Try listening to this audio and count the number of words you can understand.

Now look at what our engine can do!

"Well, I did once, so I guess I kind of like a bra.

This is called a chocolate cardigan over Loyola, and it's required to become a scuba diver.

And you get the idea that you try to leave Guatemala with them for two weeks.

It was amazing seeing like an Aztec or Mayan little village making their own tortillas with corn on with one thing, chickens just walking around like it's nothing.

It's so cool.

And then they went to work for for a couple of days.

And they have all indigenous cats, jaguars and ocelots, margays, stuff like that. Tigers, lions.

It was it was a sanctuary.

So it was like set up shop there and just chill.

It was nice.

It was a nice place.

They had waterfalls and all these beautiful things.

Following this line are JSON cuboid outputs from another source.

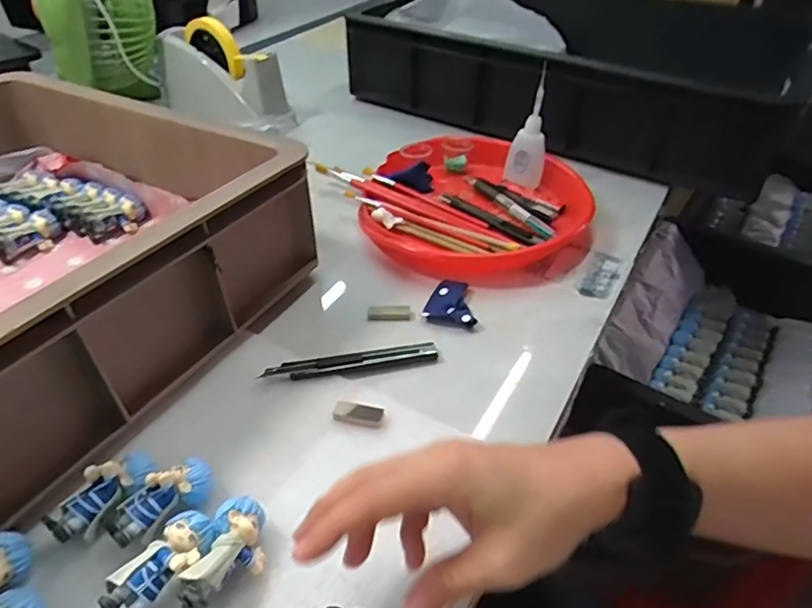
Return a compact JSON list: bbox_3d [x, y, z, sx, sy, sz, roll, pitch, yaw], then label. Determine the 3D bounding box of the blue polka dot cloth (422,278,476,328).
[{"bbox_3d":[0.044,-0.004,0.498,0.046,0.010,0.059,13,42,13],"label":"blue polka dot cloth"}]

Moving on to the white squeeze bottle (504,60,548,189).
[{"bbox_3d":[0.141,-0.192,0.626,0.043,0.109,0.047,10,41,9],"label":"white squeeze bottle"}]

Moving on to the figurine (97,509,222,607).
[{"bbox_3d":[-0.129,0.143,0.299,0.029,0.027,0.060,24,45,24],"label":"figurine"}]

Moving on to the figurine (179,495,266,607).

Um, After that, I don't know.

We went scuba diving in the Blue Hole in Belize, which is like second best to the Great Barrier Reef, apparently.

And it was amazing."

Tackling AI bias is a continuous journey

Our mission to understand every voice is about more than technology — it’s about the people behind it. Building inclusive products requires us to think about the team that makes them possible.

Diverse perspectives lead to better ideas and better outcomes, and this is something we actively champion at Speechmatics and are forever committed to continue to improve upon.

The journey to inclusivity is ongoing, and there’s always more to learn. But by focusing on the voices that make us unique and the culture that empowers our work, we’re redefining what it means to create truly inclusive technology.

I invite you to share your experiences and approaches to building inclusive AI — let’s keep the conversation going and learn from each other as we strive toward a more inclusive future.